Tarea a realizar » Extrae sin cambiar nada el pasaje del texto sobre las horas de trabajo y el medio ambiente que va desde "Y es que, según" hasta "emisiones de carbono.".

Fragmento del texto »
En el mes de mayo de 2020, seis meses después de la irrupción del virus del SARS-CoV-2 en el orbe, en tanto se paralizaban ciertas actividades económicas y sociales, y nos aislamos en casa, el ruido y las emisiones de dióxido de carbono disminuyeron, y hasta se presentó el avistamiento de especies salvajes a las que extrañó la quietud, por lo cual se hablaba de un respiro para la naturaleza, una necesidad que aunque conocemos, estamos lejos de concientizar.
Al respecto, de acuerdo a una estimación hecha en 2007, por los economistas David Rosnick, y Mark Weisbrot, del Centro de investigaciones Económicas y Políticas de Washington, si tuviéramos fines de semana de tres días más frecuentes a lo largo del año, y no sólo esporádicamente, se podría reducir radicalmente el impacto ambiental.
Y es que, según los expertos, el número de horas de trabajo suele estar relacionado con una reducción notable del consumo de energía. De ahí que sugerían, por ejemplo, que, si los estadounidenses mantuvieran horarios de trabajo similares a los de Europa, se disminuiría en un 20% el consumo de energía y, por tanto, las emisiones de carbono.

Datos del ejercicio »
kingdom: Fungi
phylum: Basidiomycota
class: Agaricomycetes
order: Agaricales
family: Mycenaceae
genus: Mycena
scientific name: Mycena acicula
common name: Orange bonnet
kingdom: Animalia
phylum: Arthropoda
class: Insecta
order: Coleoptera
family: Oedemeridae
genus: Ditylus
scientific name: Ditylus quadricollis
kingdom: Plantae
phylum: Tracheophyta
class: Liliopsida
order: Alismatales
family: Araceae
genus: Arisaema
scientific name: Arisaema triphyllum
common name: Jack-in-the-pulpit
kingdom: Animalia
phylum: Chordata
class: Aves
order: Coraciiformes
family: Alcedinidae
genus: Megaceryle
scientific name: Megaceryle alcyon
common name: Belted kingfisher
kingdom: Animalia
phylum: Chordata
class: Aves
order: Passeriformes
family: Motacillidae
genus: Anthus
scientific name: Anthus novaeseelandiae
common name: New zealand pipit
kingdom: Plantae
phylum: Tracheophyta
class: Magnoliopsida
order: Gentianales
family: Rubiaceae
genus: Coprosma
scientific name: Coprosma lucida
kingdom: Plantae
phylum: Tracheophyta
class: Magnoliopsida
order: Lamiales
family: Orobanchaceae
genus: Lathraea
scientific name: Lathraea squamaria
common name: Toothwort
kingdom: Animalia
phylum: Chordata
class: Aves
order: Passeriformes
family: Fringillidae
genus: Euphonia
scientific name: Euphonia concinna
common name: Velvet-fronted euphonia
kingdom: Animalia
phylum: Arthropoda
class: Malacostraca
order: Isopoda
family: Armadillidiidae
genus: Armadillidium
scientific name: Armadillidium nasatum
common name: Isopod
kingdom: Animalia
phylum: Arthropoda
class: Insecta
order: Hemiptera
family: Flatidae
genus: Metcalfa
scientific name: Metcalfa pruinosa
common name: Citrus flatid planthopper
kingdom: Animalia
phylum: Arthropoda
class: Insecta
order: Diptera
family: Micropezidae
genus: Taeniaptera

Ejercicio resuelto »
Y es que, según los expertos, el número de horas de trabajo suele estar relacionado con una reducción notable del consumo de energía. De ahí que sugerían, por ejemplo, que, si los estadounidenses mantuvieran horarios de trabajo similares a los de Europa, se disminuiría en un 20% el consumo de energía y, por tanto, las emisiones de carbono.